Per questo, il regno dei cieli è simile a un re che volle regolare i conti con i suoi servi. Aveva cominciato a regolare i conti, quando gli fu presentato un tale che gli doveva diecimila talenti. Poiché costui non era in grado di restituire, il padrone ordinò che fosse venduto lui con la moglie, i figli e quanto possedeva, e così saldasse il debito. Allora il servo, prostrato a terra, lo supplicava dicendo: “Abbi pazienza con me e ti restituirò ogni cosa”. Il padrone ebbe compassione di quel servo, lo lasciò andare e gli condonò il debito.
Appena uscito, quel servo trovò uno dei suoi compagni, che gli doveva cento denari. Lo prese per il collo e lo soffocava, dicendo: “Restituisci quello che devi!”. Il suo compagno, prostrato a terra, lo pregava dicendo: “Abbi pazienza con me e ti restituirò”. Ma egli non volle, andò e lo fece gettare in prigione, fino a che non avesse pagato il debito.
Visto quello che accadeva, i suoi compagni furono molto dispiaciuti e andarono a riferire al loro padrone tutto l’accaduto. Allora il padrone fece chiamare quell’uomo e gli disse: “Servo malvagio, io ti ho condonato tutto quel debito perché tu mi hai pregato. Non dovevi anche tu aver pietà del tuo compagno, così come io ho avuto pietà di te?”. Sdegnato, il padrone lo diede in mano agli aguzzini, finché non avesse restituito tutto il dovuto.
Così anche il Padre mio celeste farà con voi se non perdonerete di cuore, ciascuno al proprio fratello».
La risposta “forte” di Gesù alla domanda di Pietro è rafforzata da una parabola che, legando il Regno in maniera inseparabile alla prassi del perdono fraterno, mette al centro della vita della persona e della comunità la misericordia. La comunità è coesa e unita se ogni membro sa trasformare i propri limiti assieme ai limiti di ogni altro componente come luogo di comunione e questa comunione è inscindibile dalla prassi del perdono reciproco. Il passo evangelico poi fa comprendere che il perdono verso gli altri ci mette in sintonia col Padre e con la sua misericordia. Gesù ci dice che bisogna perdonare e che si può essere perdonati: non c’è limite al perdono, né a causa della reiterazione del peccato né per la sua gravità. Il passo evangelico conferma tutto questo richiedendo al cristiano una capacità a perdonare quasi incompatibile con la natura dell’uomo. Ma il Signore “avrà compassione” dei nostri limiti come il Re della parabola verso il servo, a condizione che anche da parte nostra si entri in un analogo atteggiamento di misericordia.
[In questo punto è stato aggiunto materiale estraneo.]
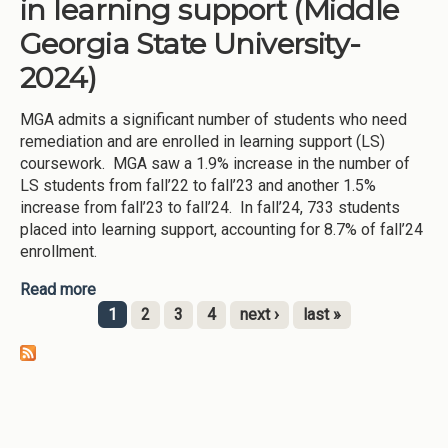
in learning support (Middle
Georgia State University-
2024)
MGA admits a significant number of students who need
remediation and are enrolled in learning support (LS)
coursework. MGA saw a 1.9% increase in the number of
LS students from fall’22 to fall’23 and another 1.5%
increase from fall’23 to fall’24. In fall’24, 733 students
placed into learning support, accounting for 8.7% of fall’24
enrollment.
Read more
about Improving student success in learning
support (Middle Georgia State University-2024)
1
2
3
4
next ›
last »
Pages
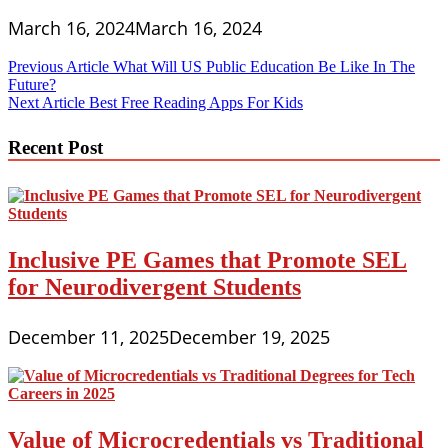
March 16, 2024
March 16, 2024
Post
Previous Article
What Will US Public Education Be Like In The
Future?
navigation
Next Article
Best Free Reading Apps For Kids
Recent Post
Inclusive PE Games that Promote SEL
for Neurodivergent Students
December 11, 2025
December 19, 2025
Value of Microcredentials vs Traditional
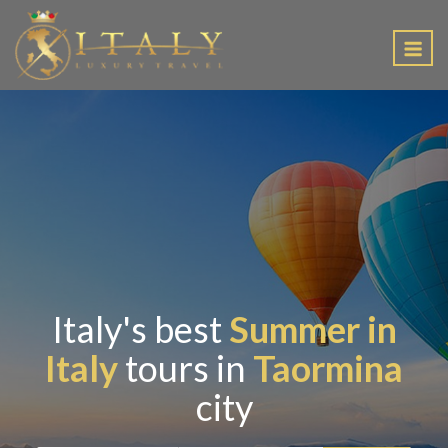
EN
Italy's best
Summer in
Italy
tours in
Taormina
city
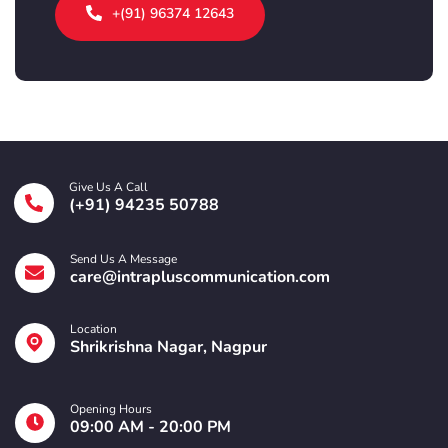
+(91) 96374 12643
Give Us A Call
(+91) 94235 50788
Send Us A Message
care@intrapluscommunication.com
Location
Shrikrishna Nagar, Nagpur
Opening Hours
09:00 AM - 20:00 PM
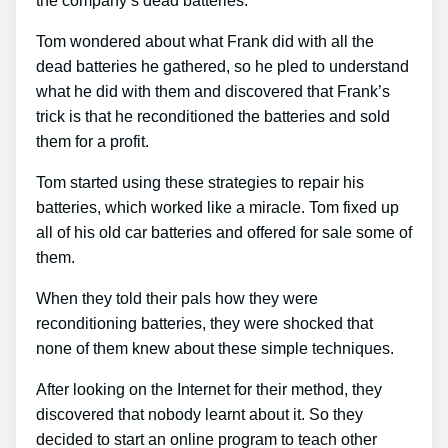
the company’s dead batteries.
Tom wondered about what Frank did with all the
dead batteries he gathered, so he pled to understand
what he did with them and discovered that Frank’s
trick is that he reconditioned the batteries and sold
them for a profit.
Tom started using these strategies to repair his
batteries, which worked like a miracle. Tom fixed up
all of his old car batteries and offered for sale some of
them.
When they told their pals how they were
reconditioning batteries, they were shocked that
none of them knew about these simple techniques.
After looking on the Internet for their method, they
discovered that nobody learnt about it. So they
decided to start an online program to teach other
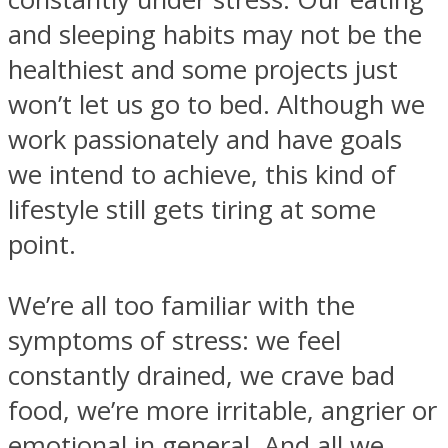
and sleeping habits may not be the
healthiest and some projects just
won’t let us go to bed. Although we
work passionately and have goals
we intend to achieve, this kind of
lifestyle still gets tiring at some
point.
We’re all too familiar with the
symptoms of stress: we feel
constantly drained, we crave bad
food, we’re more irritable, angrier or
emotional in general. And all we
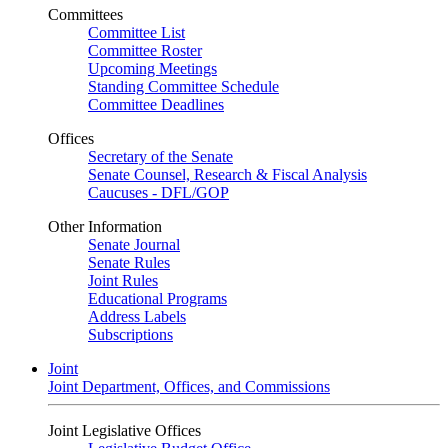
Committees
Committee List
Committee Roster
Upcoming Meetings
Standing Committee Schedule
Committee Deadlines
Offices
Secretary of the Senate
Senate Counsel, Research & Fiscal Analysis
Caucuses - DFL/GOP
Other Information
Senate Journal
Senate Rules
Joint Rules
Educational Programs
Address Labels
Subscriptions
Joint
Joint Department, Offices, and Commissions
Joint Legislative Offices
Questa conversione personale al perdono abbisogna dell’aiuto di Dio. Il “Padre nostro” che abbiamo ereditato da Gesù in persona è la conferma di quanto sia necessario invocare un aiuto per vincere la nostra debolezza.
Aiutami, Signore, a perdonare; aiuta chi mi sta vicino a perdonare le mie mancanze, ma soprattutto perdona tu i miei peccati e fammi capire che il peccato mi allontana da te e da coloro che mi sono vicini.